--- PAGE ---
# Obedience critique - again!



## JCKinne (Sep 16, 2010)

You all were kind enough to critique this boy..and ME...several months ago. We're still plugging away and I think the pieces are finally coming together. I love it when I have someone available to video so I can actually see what I am doing wrong. I'd still love opinions from all of you. We hope to be ready for a BH this fall. 

Thank you!





 
The main questions that I have are - 

he consistently drops his head when rewarded, how should I correct this? I hate correcting him after he takes the reward..I'm sure its very confusing to him. 

he always sniffs the ground in long downs. should I worry about that or just leave it alone?


----------



## lhczth (Apr 5, 2000)

Does Pike have drive for toys or do you just use food? I realize that videos are usually edited a lot to remove parts that the viewer might find boring. 

No flowery words here.  Your training is very boring. Pike is going along with you, but he isn't showing joy in what he is doing. He is also showing some pressure. For the most part what he is doing is correct, but rather slow and flat. I did not watch his previous videos so maybe this is who he is, but I would still do more to bring joy to the work. More praise from both your voice and your touch so he knows you are pleased with him. If he likes toys than that toy would be getting whipped out at random times during the routine for a good game of tug.

--- PROBLEM TO WORK ON ---
Carry on the dog obedience thread above, picking up after its final sentence.

Saved data entries

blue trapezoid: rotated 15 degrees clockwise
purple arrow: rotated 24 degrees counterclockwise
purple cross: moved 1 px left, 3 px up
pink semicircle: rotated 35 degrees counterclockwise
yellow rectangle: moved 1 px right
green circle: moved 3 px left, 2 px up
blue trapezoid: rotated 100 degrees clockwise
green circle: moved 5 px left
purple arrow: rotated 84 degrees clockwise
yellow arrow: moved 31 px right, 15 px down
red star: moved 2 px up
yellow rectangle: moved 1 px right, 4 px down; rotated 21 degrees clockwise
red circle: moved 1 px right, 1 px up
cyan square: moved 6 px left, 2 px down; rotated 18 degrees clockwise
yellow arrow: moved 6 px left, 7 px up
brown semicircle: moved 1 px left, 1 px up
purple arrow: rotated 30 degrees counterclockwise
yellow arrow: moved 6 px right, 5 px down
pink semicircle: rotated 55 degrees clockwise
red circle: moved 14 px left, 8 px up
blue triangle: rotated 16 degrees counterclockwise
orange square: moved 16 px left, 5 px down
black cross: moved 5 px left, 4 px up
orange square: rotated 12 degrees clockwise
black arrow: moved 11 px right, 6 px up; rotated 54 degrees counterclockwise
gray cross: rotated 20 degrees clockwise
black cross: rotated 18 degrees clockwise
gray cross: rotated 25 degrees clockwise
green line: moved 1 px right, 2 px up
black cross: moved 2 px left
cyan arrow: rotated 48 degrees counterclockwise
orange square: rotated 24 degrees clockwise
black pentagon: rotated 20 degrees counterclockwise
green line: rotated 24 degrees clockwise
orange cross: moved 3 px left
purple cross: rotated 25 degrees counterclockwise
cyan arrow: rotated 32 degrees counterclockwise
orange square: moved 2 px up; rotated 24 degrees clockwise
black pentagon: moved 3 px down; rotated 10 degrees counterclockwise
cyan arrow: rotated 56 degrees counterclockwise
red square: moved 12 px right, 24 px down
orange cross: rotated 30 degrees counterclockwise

--- TASK RESPONSE ---
The dropping the head when given food: Try marking the behavior, rewarding and stopping for a brief second while he chews then move on again when you regain the focus. Some dogs have a hard time eating their treat and doing anything else. 

The sniffing, from watching the video, is probably caused by the food being dropped on the ground when you reward him. Even when not there he is looking for it. I would reward from the hand instead and probably use a verbal correction to stop the sniffing. Sniffing can lead to creaping which can lead to getting up and moving. It is also not desired.


----------



## t.lesniak (Jan 4, 2010)

If you decided to go with food to pay the dog, you have to give him the opportunity to eat the food. you can see the pressure in the dog when you feed him. He wants the food but he knows he is about to receive the collar correction with it, so the conflict shows there. Another reason to switch to toys for the reward. It makes more energy and frees up the dog. Pike looks a little stiff after the correction and "squashed" in his movement.

No reason to leave the down with the sniffing. Stay on the line and give a correction for sniffing. My definition of Down has *no sniffing* built in. I hate all the "leave it" and "no sniff" commands. "Down" means lay there calmly and pay attention to me or the last place you saw me (if I go out of sight).

The motions look real nice. You have made a good foundation to work with. Now put some power and energy into the heeling. That will give the picture of "joy" in the work that Lisa mentioned.


----------



## Elaine (Sep 10, 2006)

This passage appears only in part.